» Extract provided:
This article is part of our special report From vaccine race to marathon: What’s next for coping with COVID?.
The EU seems to be comfortable with betting on mRNA COVID vaccines for now. But just around the corner, vaccines developed under other platforms are lining up, with recombinant proteins and the whole virion-inactivated vaccines leading the way.
There are four COVID vaccines authorised in the EU at the moment: mRNA vaccines such as Comirnaty or Spikevax, developed, respectively, by Pfizer/BioNTech and Moderna, and adenoviral vector vaccines – Oxford’s Vaxzevria and the single-shot Janssen by Johnson&Johnson.
The EU vaccination strategy is heavily relying on mRNA vaccines. The Commission recently signed the world’s largest contract for COVID-19 vaccines contract with Pfizer/BioNTech, which foresees the delivery of 1.8 billion doses of vaccines between the end of the year and 2023.
Contacted by EURACTIV, a European Commission spokesperson explained that the focus should be on technologies that have proven their worth and mRNA vaccines are a clear case in point.
But vaccine developers are already working with new vaccine platforms.
The EU European Medicines Agency (EMA) is in contact with slightly over 30 developers of potential COVID-19 vaccines and running a rolling review of four potential COVID-19 vaccines.
Based on the World Health Organisation landscape of candidate vaccine development, there are more than 100 vaccines in clinical development worldwide, dominated by protein-based subunit vaccines.
“The main types of vaccine we’re going to see coming through next are these recombinant proteins and the whole virion inactivated vaccines,” Adam Finn of the European Technical Advisory Group of Experts on Immunisation (ETAGE), who is also chair of paediatrics at the University of Bristol, told EURACTIV.

» Dataset content:
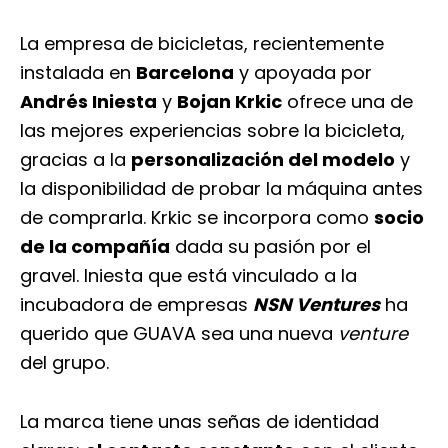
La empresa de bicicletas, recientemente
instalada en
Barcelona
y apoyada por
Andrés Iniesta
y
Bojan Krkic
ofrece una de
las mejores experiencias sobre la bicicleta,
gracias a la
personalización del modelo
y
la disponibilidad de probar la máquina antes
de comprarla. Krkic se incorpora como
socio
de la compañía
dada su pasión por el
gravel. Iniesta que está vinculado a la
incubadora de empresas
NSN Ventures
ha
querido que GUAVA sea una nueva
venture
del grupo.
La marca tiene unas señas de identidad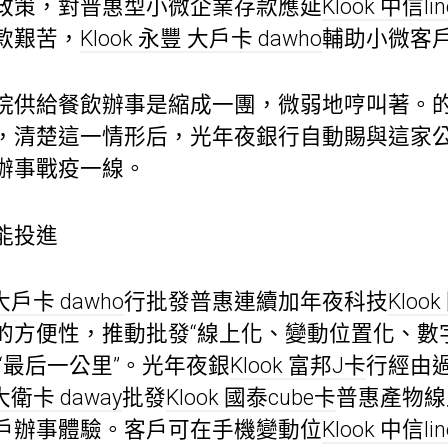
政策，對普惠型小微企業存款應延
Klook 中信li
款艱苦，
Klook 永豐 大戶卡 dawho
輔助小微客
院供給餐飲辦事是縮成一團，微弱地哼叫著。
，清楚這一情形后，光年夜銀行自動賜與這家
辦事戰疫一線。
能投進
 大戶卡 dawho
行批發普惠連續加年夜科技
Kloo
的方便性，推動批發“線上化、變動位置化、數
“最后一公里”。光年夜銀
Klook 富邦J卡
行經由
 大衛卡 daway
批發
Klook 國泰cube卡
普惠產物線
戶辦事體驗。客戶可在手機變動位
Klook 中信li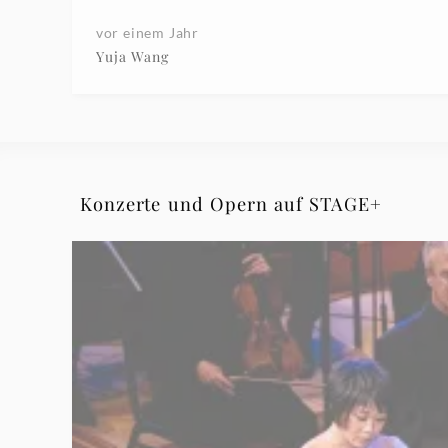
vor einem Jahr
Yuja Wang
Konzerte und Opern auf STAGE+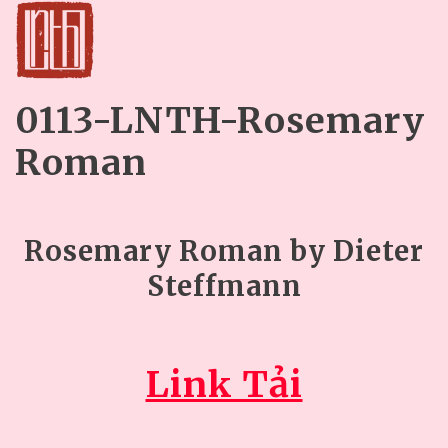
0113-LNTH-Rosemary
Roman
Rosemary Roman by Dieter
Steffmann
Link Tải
---
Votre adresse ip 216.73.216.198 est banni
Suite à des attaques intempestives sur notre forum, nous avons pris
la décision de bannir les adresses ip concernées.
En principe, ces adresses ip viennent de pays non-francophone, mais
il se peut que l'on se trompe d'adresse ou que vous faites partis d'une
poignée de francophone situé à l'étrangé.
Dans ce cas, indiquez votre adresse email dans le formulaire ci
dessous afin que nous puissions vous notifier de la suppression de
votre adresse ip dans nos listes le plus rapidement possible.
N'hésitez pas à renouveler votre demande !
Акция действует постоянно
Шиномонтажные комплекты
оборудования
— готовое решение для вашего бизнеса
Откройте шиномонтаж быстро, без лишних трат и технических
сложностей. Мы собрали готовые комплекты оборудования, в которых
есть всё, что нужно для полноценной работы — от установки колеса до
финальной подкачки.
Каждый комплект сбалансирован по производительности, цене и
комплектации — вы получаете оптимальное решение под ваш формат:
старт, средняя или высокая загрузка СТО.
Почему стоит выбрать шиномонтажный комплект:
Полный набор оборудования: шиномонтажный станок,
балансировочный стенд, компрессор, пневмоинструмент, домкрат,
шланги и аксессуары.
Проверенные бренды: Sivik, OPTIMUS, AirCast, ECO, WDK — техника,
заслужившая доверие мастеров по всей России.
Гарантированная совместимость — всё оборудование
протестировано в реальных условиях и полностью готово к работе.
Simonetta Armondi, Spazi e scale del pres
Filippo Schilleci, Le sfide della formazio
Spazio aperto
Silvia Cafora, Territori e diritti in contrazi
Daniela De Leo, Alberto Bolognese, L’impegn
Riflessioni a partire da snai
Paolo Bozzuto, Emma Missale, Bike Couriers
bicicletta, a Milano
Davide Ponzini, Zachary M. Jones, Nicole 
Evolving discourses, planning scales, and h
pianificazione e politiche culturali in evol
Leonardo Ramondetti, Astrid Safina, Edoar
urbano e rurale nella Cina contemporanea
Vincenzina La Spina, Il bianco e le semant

» The task:
From the article on upcoming COVID vaccines, transcribe the stretch from "The EU European" through "Bristol, told EURACTIV.". The rows play no part in what follows.

» Finished exercise:
The EU European Medicines Agency (EMA) is in contact with slightly over 30 developers of potential COVID-19 vaccines and running a rolling review of four potential COVID-19 vaccines.
Based on the World Health Organisation landscape of candidate vaccine development, there are more than 100 vaccines in clinical development worldwide, dominated by protein-based subunit vaccines.
“The main types of vaccine we’re going to see coming through next are these recombinant proteins and the whole virion inactivated vaccines,” Adam Finn of the European Technical Advisory Group of Experts on Immunisation (ETAGE), who is also chair of paediatrics at the University of Bristol, told EURACTIV.